According to Woods, there is a need to elongate the balance time line, focusing on more than just the daily grind or week-to-week existence at work. He said stretching out the time line for a month or one year will reveal where one can find that down-time of social life existence that is needed to create balance.

“We fall into the trap of thinking that we will have that time when I retire or when my kids are out of the house,” Woods said. “We can’t have the goal of thinking we will enjoy life when we are old and tired. That’s not a good goal.”

Woods used the analogy of basketball to make his point. He said in basketball there are certain musts, and in those musts are various hoops that have to be filled in order to win. With fewer baskets to fill, it is relatively easy to fill them. But when more hoops are created, it becomes difficult to master the tasks at hand, as time, energy and support lack.

“For many, we keep adding hoops without adding balls, and the balance gets out of whack,” Woods said.

Woods then compared that to an NBA 3-point shooting contest where the contestant needs to fill one hoop many times and has a great support team helping by rebounding and feeding the player. Thus, it is imperative to have that type of support for people to properly fill their buckets.

“What it comes down to is are our musts really musts?” Woods said. “We need to assess that.”

Woods said giving up on perfection, organizing and prioritizing, digitally detoxing, and not taking every mistake as a personal failure can help alleviate some of the numerous buckets.

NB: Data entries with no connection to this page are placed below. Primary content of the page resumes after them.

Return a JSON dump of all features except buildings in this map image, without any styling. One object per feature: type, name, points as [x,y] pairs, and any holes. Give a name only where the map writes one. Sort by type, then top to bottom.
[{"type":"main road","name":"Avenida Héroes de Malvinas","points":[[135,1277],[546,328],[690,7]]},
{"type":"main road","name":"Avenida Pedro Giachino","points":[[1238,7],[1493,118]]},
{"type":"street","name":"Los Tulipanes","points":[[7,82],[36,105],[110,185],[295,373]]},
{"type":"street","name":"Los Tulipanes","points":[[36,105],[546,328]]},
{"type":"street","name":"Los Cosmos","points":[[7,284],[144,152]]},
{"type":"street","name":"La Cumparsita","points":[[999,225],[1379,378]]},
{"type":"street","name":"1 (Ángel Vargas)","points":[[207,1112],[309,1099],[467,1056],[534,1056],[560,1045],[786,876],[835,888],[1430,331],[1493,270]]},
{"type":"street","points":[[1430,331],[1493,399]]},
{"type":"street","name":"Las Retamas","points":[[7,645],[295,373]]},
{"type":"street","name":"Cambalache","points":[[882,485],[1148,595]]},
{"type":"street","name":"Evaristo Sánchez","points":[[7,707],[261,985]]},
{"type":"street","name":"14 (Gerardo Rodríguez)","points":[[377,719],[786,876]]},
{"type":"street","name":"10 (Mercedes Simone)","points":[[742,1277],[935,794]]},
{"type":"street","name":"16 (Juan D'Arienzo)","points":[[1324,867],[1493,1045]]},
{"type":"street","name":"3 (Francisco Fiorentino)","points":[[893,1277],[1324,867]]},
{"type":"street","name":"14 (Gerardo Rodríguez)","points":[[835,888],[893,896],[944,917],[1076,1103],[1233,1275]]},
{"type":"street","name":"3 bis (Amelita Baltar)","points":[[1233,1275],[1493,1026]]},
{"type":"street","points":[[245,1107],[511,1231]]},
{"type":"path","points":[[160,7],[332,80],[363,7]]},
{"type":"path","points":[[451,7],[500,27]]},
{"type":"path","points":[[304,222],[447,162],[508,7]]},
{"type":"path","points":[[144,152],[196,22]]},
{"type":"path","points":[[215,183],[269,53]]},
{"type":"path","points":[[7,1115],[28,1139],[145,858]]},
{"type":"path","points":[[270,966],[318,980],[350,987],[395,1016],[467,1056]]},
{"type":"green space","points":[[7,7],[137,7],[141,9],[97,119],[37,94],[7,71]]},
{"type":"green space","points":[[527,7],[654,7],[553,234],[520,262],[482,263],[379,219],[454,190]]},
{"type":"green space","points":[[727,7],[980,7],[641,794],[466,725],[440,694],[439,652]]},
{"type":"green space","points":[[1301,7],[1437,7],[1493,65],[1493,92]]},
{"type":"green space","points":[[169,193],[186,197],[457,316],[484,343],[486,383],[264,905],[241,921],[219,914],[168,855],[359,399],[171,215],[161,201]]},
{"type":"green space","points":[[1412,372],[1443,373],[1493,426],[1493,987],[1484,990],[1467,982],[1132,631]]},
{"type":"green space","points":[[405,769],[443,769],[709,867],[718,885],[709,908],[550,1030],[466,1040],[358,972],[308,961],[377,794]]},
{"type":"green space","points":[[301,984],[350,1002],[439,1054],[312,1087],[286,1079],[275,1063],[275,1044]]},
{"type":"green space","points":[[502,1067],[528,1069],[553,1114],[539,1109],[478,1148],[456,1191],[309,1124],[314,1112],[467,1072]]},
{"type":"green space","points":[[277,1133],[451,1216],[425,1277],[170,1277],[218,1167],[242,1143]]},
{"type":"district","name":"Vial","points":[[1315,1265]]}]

“If we don’t physically schedule time for ourselves, it probably won’t happen,” Woods said. “The right small changes can make a significant impact in our lives. We need to stay true to ourselves and also grounded so we can feel compassion toward others, but it doesn’t bring you down.”

Woods said his challenge for his listeners was for them to create some boundaries in their lives, with family, with friends, with church or social activities, along with some boundaries at work that will allow them to do their job well without taxing themselves.

Woods ended by noting teachers, bus drivers, cooks, custodians and administrative people can play a key role in encouraging children and was grateful to have a district like West Holmes exhibit the caring and nourishing staff that can guide kids to a better life.